A U-TURN on a curry house that employed illegal workers was due to a lack of police evidence, councillors have said. 

Miah’s of Pangbourne, on 26 Reading Road, has kept its premises licence to sell alcohol, after West Berkshire Council reversed its previous decision to revoke it. 

Immigration enforcement officers found three people working in the restaurant in August last year, and which led to the council revoking the licence last October. 

But because of a mistake — four councillors sat on the licensing sub-committee last year instead of the legally required three — that decision was invalid and the review had to be reheard.

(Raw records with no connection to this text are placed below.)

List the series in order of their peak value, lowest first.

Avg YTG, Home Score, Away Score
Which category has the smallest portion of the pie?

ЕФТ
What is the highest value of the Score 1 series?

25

This time round, when the committee met on October 16, councillors decided that the evidence was now out of date. The reasons for the decision were published a week after the meeting. 

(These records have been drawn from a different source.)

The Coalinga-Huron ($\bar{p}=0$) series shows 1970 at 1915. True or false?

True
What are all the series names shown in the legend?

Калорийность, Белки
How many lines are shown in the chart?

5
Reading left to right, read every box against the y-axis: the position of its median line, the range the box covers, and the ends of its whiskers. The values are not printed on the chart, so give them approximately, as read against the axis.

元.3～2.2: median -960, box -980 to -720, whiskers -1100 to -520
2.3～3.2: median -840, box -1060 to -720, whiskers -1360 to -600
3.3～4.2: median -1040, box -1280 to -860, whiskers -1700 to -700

The decision said that no ‘written representations were submitted into evidence in the last twelve months’. “The licensing sub-committee felt there was a lack of evidence in this regard.”

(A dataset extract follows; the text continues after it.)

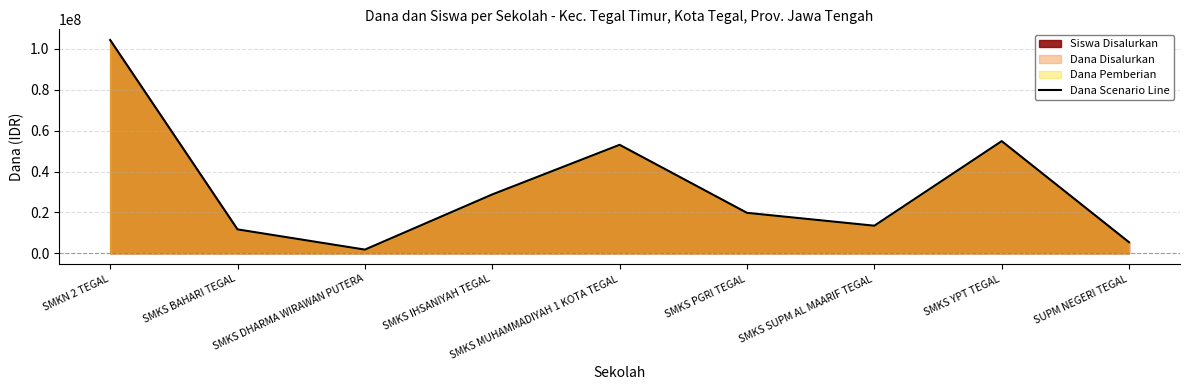

How many distinct data groups are displayed?

1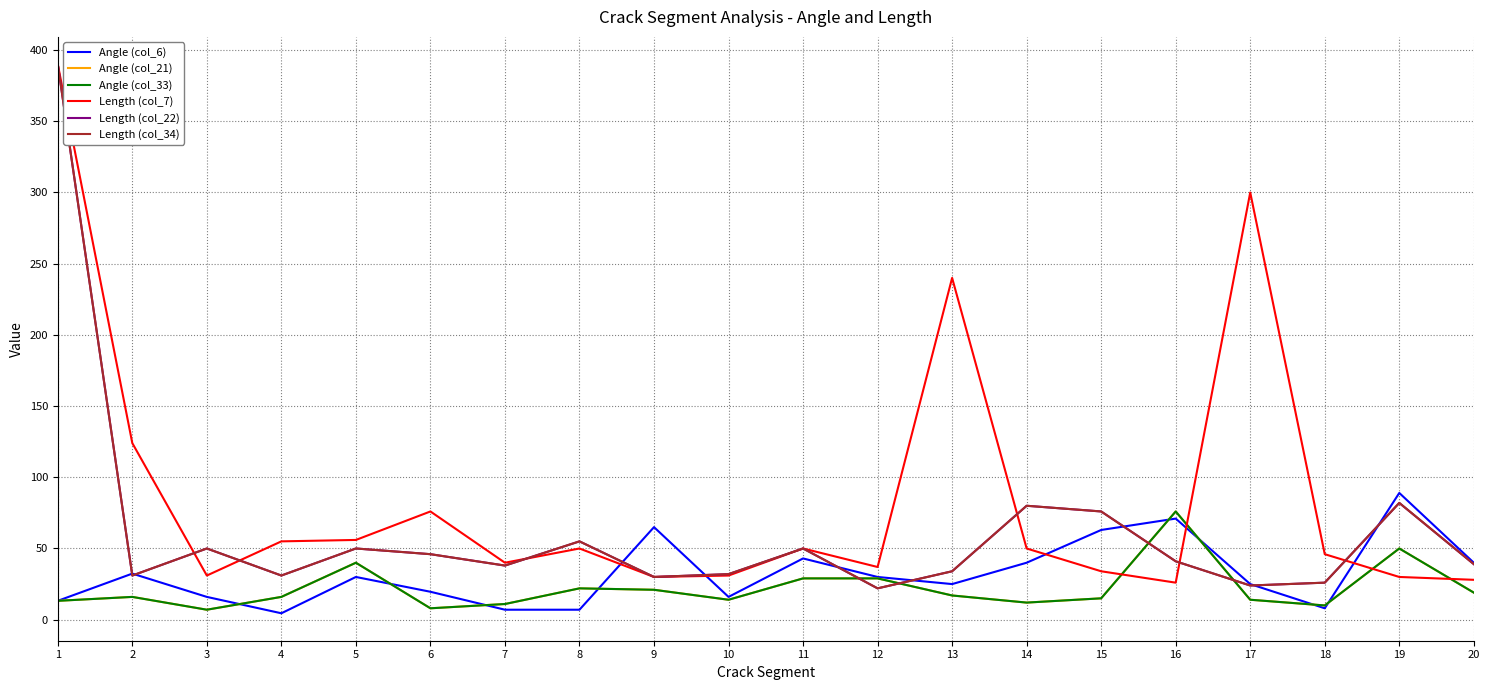

Where does the Angle (col_33) series first go above 16?

5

The committee ‘acknowledged the seriousness of the evidence of illegal working’, and noted ‘there had been another incident of illegal working’ at another Miah’s restaurant at Spencer’s Wood on August 31, this year. 

It also noted that when Thames Valley Police visited the Pangbourne restaurant on August 11, this year, ‘there was evidence of poor practices and a lack of due diligence’. However, the police did not then find a breach of the licensing conditions or evidence of illegal working. 

The decision said ‘there was not sufficient evidence’ for revocation, but instead chose to tighten the licence conditions — including better paperwork to prove staff have the right to work in the UK. 

The licensing sub-committee at West Berkshire Council takes five working days to decide on licence reviews; this contrasts with Reading Borough and Bracknell Forest councils, which make decisions on the same day as hearing the review.